#### [Collected material]
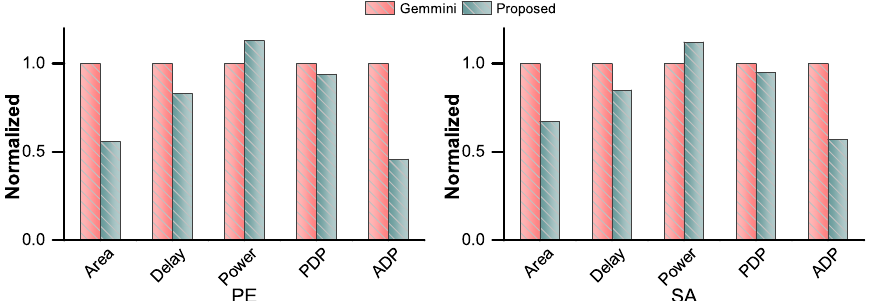
Figure 4. Performance comparison of 8 × 8 proposed CPA-Factored Gemmini PE, SA and baseline Gemmini PE,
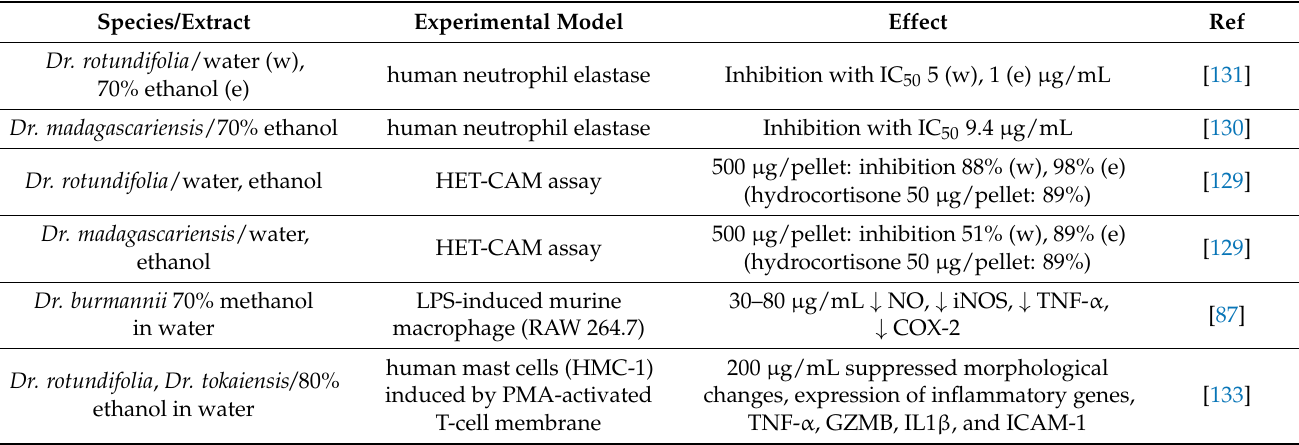
Table 5. Anti-inflammatory activity of Droseraceae and Nepenthaceae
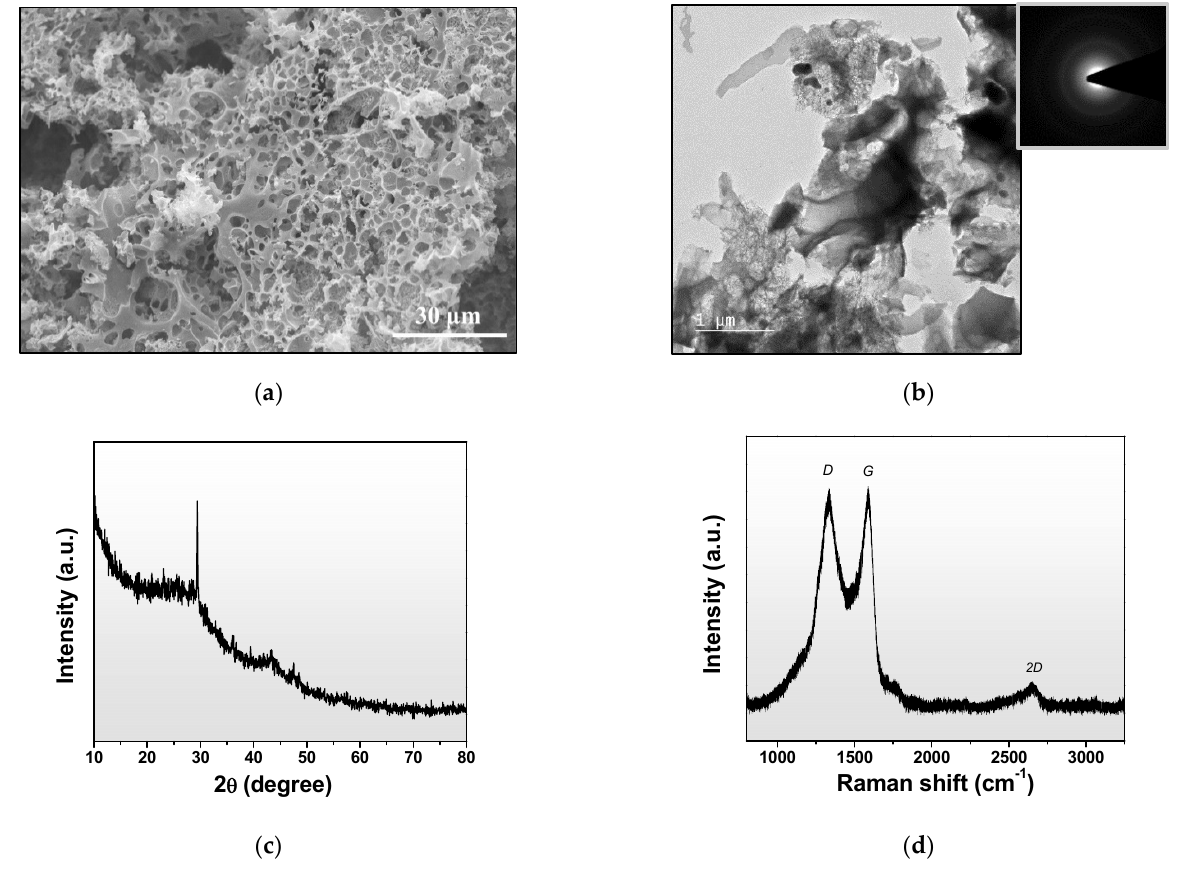
Figure 5. ( a ) SEM image, ( b ) TEM image, ( c ) XRD pattern, and ( d ) Raman spectrum of activated carbon derived from human hair (ACH).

#### [Work required]
With the pictures omitted, reproduce the data above exactly.

#### [Task result]
Figure 4. Performance comparison of 8 × 8 proposed CPA-Factored Gemmini PE, SA and baseline Gemmini PE,
Table 5. Anti-inflammatory activity of Droseraceae and Nepenthaceae
Figure 5. ( a ) SEM image, ( b ) TEM image, ( c ) XRD pattern, and ( d ) Raman spectrum of activated carbon derived from human hair (ACH).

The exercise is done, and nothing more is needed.